From owner-freebsd-questions@FreeBSD.ORG  Mon Jun 21 00:13:02 2004
Return-Path: <owner-freebsd-questions@FreeBSD.ORG>
Delivered-To: freebsd-questions@freebsd.org
Received: from mx1.FreeBSD.org (mx1.freebsd.org [216.136.204.125])
	by hub.freebsd.org (Postfix) with ESMTP
	id C996D16A4CE; Mon, 21 Jun 2004 00:13:02 +0000 (GMT)
Received: from apollo.backplane.com (apollo.backplane.com [216.240.41.2])
	by mx1.FreeBSD.org (Postfix) with ESMTP
	id 7DD8043D5A; Mon, 21 Jun 2004 00:13:02 +0000 (GMT)
	(envelope-from dillon@apollo.backplane.com)
Received: from apollo.backplane.com (localhost [127.0.0.1])
	i5L0CJx7031534;	Sun, 20 Jun 2004 17:12:21 -0700 (PDT)
	(envelope-from dillon@apollo.backplane.com)
Received: (from dillon@localhost)
	by apollo.backplane.com (8.12.9p2/8.12.9/Submit) id i5L0CJd6031533;
	Sun, 20 Jun 2004 17:12:19 -0700 (PDT)
	(envelope-from dillon)
Date: Sun, 20 Jun 2004 17:12:19 -0700 (PDT)
From: Matthew Dillon <dillon@apollo.backplane.com>
Message-Id: <200406210012.i5L0CJd6031533@apollo.backplane.com>
To: Mikhail Teterin <mi+kde@aldan.algebra.com>
References: <200406200343.03920@aldan>
	<200406201835.i5KIZBeJ026532@apollo.backplane.com> <200406201852.08030@aldan>
cc: questions@freebsd.org
cc: current@freebsd.org
Subject: Re: read vs. mmap (or io vs. page faults)
X-BeenThere: freebsd-questions@freebsd.org
X-Mailman-Version: 2.1.1
Precedence: list
List-Id: User questions <freebsd-questions.freebsd.org>
List-Unsubscribe: <http://lists.freebsd.org/mailman/listinfo/freebsd-questions>,
	<mailto:freebsd-questions-request@freebsd.org?subject=unsubscribe>
List-Archive: <http://lists.freebsd.org/pipermail/freebsd-questions>
List-Post: <mailto:freebsd-questions@freebsd.org>
List-Help: <mailto:freebsd-questions-request@freebsd.org?subject=help>
List-Subscribe: <http://lists.freebsd.org/mailman/listinfo/freebsd-questions>,
	<mailto:freebsd-questions-request@freebsd.org?subject=subscribe>
X-List-Received-Date: Mon, 21 Jun 2004 00:13:03 -0000

    Hmm.  Well, you can try calling madvise(... MADV_WILLNEED), that's what
    it is for.  

    It is usually a bad idea to try to populate the page table with all
    resident pages associated with the a memory mapping, because mmap()
    is often used to map huge files... hundreds of megabytes or even 
    dozens of gigabytes (on 64 bit architectures).  The last thing you want
    to do is to populate the page table for the entire file.  It might
    work for your particular program, but it is a bad idea for the OS to
    assume that for every mmap().

    What it comes down to, really, is whether you feel you actually need the
    additional performance, because it kinda sounds to me that whatever 
    processing you are doing to the data is either going to be I/O bound,
    or it isn't going to run long enough for the additional overhead to matter
    verses the processing overhead of the program itself.

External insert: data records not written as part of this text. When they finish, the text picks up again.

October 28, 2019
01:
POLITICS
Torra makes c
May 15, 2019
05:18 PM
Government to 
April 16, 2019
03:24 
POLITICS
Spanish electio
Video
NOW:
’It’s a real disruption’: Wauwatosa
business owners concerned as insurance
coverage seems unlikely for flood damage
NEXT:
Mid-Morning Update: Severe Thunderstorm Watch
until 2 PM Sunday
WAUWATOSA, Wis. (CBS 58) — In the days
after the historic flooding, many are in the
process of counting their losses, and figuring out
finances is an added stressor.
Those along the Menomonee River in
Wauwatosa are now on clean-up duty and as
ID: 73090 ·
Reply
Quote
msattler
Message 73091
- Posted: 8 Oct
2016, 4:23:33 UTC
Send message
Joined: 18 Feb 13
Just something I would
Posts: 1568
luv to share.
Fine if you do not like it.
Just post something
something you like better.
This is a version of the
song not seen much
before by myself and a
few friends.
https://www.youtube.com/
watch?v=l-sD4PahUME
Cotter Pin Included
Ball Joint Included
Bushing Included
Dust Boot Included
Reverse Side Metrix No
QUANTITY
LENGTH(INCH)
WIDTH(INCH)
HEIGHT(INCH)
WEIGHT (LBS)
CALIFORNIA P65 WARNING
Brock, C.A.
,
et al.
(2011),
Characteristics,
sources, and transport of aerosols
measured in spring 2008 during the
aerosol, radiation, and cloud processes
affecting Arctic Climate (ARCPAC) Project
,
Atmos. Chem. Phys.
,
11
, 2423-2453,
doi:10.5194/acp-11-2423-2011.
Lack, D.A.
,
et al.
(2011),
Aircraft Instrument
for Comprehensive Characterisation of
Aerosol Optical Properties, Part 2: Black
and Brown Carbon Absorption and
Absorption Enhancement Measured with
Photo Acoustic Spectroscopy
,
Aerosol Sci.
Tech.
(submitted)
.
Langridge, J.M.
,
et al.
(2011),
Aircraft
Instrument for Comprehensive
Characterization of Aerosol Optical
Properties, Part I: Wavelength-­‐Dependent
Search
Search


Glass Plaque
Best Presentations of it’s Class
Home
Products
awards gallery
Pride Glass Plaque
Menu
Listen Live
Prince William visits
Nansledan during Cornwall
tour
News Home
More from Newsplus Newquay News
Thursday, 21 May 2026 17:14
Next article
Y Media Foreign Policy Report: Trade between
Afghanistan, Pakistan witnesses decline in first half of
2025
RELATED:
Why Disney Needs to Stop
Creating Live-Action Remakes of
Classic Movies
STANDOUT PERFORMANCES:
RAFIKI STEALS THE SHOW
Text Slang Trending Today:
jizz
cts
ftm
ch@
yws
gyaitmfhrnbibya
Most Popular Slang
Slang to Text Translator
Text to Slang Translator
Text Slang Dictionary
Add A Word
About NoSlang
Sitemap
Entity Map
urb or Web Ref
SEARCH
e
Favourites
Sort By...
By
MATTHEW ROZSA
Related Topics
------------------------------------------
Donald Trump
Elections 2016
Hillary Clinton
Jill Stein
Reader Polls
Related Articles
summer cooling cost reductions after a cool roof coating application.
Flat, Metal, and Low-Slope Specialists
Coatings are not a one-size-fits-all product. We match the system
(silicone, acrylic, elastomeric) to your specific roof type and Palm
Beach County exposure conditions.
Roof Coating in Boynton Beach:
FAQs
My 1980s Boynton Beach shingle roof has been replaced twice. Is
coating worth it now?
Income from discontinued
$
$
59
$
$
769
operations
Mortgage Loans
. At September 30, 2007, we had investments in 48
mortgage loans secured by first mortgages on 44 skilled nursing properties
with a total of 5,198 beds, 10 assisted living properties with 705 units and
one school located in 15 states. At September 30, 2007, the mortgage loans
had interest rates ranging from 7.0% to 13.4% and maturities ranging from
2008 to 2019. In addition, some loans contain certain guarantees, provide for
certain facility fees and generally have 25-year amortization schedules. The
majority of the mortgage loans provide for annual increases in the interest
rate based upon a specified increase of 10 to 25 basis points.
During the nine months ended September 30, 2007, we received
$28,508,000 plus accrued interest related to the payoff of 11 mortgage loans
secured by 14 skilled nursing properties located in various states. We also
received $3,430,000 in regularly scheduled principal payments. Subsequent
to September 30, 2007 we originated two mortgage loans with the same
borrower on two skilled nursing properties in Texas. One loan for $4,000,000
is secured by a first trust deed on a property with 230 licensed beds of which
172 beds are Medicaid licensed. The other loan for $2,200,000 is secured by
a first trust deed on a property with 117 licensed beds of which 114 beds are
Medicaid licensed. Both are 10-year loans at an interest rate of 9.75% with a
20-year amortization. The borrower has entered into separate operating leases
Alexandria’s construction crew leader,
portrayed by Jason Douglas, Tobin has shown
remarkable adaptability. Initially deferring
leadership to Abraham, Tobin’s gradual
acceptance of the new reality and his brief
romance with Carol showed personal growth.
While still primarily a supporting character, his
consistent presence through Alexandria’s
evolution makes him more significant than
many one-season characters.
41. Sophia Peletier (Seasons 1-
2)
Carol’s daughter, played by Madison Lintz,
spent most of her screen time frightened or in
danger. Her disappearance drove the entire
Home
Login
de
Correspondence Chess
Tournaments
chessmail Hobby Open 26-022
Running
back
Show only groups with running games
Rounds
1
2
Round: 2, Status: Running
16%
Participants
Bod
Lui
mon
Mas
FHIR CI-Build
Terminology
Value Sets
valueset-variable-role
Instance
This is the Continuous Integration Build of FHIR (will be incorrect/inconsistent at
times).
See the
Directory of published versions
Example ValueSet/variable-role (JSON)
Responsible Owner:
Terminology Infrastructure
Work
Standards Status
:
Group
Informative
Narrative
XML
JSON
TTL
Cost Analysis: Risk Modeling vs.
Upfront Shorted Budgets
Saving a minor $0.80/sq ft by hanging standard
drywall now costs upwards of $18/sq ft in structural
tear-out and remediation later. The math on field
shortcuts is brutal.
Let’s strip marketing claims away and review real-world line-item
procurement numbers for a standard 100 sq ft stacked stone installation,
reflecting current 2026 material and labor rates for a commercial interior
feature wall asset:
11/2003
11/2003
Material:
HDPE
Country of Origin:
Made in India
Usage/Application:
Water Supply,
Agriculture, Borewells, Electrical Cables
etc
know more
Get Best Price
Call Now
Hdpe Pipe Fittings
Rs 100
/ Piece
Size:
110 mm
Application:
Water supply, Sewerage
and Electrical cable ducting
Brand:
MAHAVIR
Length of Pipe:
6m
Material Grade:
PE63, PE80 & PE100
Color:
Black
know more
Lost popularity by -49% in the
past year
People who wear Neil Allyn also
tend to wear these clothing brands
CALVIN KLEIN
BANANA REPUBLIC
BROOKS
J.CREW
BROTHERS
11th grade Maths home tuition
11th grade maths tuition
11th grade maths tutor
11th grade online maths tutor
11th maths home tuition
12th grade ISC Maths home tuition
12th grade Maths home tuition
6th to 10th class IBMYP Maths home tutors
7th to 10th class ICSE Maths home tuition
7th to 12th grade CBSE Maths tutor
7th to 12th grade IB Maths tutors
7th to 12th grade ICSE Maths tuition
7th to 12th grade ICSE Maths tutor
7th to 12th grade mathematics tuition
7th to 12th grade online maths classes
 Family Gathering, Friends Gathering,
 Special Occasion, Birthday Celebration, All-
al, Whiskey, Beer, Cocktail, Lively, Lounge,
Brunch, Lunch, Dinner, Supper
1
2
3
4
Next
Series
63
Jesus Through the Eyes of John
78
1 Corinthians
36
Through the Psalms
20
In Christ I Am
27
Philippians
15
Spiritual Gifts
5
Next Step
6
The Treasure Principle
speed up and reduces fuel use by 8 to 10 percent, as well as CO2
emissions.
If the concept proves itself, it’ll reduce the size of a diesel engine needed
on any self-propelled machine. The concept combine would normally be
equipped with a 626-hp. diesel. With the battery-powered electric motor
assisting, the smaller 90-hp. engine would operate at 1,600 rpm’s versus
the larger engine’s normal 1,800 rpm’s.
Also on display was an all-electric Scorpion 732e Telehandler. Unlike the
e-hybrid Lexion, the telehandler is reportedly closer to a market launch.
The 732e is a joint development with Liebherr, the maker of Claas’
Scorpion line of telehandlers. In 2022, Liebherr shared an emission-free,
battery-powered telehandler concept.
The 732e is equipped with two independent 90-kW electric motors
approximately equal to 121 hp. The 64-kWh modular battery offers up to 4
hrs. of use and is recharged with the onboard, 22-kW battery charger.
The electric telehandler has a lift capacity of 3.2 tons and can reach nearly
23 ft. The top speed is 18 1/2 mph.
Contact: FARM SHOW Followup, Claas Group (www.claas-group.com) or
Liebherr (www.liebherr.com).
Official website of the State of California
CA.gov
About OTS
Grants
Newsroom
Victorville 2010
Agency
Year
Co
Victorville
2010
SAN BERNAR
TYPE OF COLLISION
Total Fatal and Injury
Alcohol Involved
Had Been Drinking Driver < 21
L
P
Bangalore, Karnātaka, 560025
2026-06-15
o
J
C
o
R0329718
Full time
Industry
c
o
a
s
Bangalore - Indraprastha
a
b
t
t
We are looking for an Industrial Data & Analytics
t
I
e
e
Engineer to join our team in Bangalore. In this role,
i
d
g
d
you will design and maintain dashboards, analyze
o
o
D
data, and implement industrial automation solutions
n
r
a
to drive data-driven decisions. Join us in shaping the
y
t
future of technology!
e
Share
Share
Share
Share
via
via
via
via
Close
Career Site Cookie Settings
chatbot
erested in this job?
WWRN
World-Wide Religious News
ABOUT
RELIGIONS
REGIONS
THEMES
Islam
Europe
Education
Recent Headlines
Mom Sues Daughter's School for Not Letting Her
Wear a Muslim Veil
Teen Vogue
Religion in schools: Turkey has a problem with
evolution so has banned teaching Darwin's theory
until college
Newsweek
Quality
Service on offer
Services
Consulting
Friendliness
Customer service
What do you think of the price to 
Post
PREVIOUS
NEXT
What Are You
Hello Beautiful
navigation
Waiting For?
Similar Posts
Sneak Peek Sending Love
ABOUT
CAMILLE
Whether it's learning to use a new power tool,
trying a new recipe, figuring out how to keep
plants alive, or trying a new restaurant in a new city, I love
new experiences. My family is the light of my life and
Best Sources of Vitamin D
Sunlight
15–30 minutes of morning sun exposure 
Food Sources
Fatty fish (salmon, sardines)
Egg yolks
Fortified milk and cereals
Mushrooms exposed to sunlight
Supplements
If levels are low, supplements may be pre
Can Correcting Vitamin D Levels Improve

    If you are really worried you could pre-fault the mmap before you do
    any processing at all and measure the time it takes to pre-fault the
    pages vs the time it takes to process the memory image.  (You pre-fault
    simply by accessing one byte of data in each page across the mmap(),
    before you begin any processing).

					-Matt
					Matthew Dillon 
					<dillon@backplane.com>

:=     It's hard to say.  mmap() could certainly be made more efficient, e.g.
:=     by faulting in more pages at a time to reduce the actual fault rate.
:=     But it's fairly difficult to beat a read copy into a small buffer.
:
:Well, that's the thing -- by mmap-ing the whole file at once (and by
:madvise-ing with MADV_SEQUENTIONAL), I thought, I told, the kernel
:everything it needed to know to make the best decision. Why can't
:page-faulting code do a better job using all this knowledge, than the
:poor read, which only knows about the partial read in question?
:
:I find it so disappointing, that it can, probably, be considered a bug.
:I'll try this code on Linux and Solaris. If mmap is better there (as it
:really ought to be), we have a problem, IMHO. Thanks!
:
:	-mi
: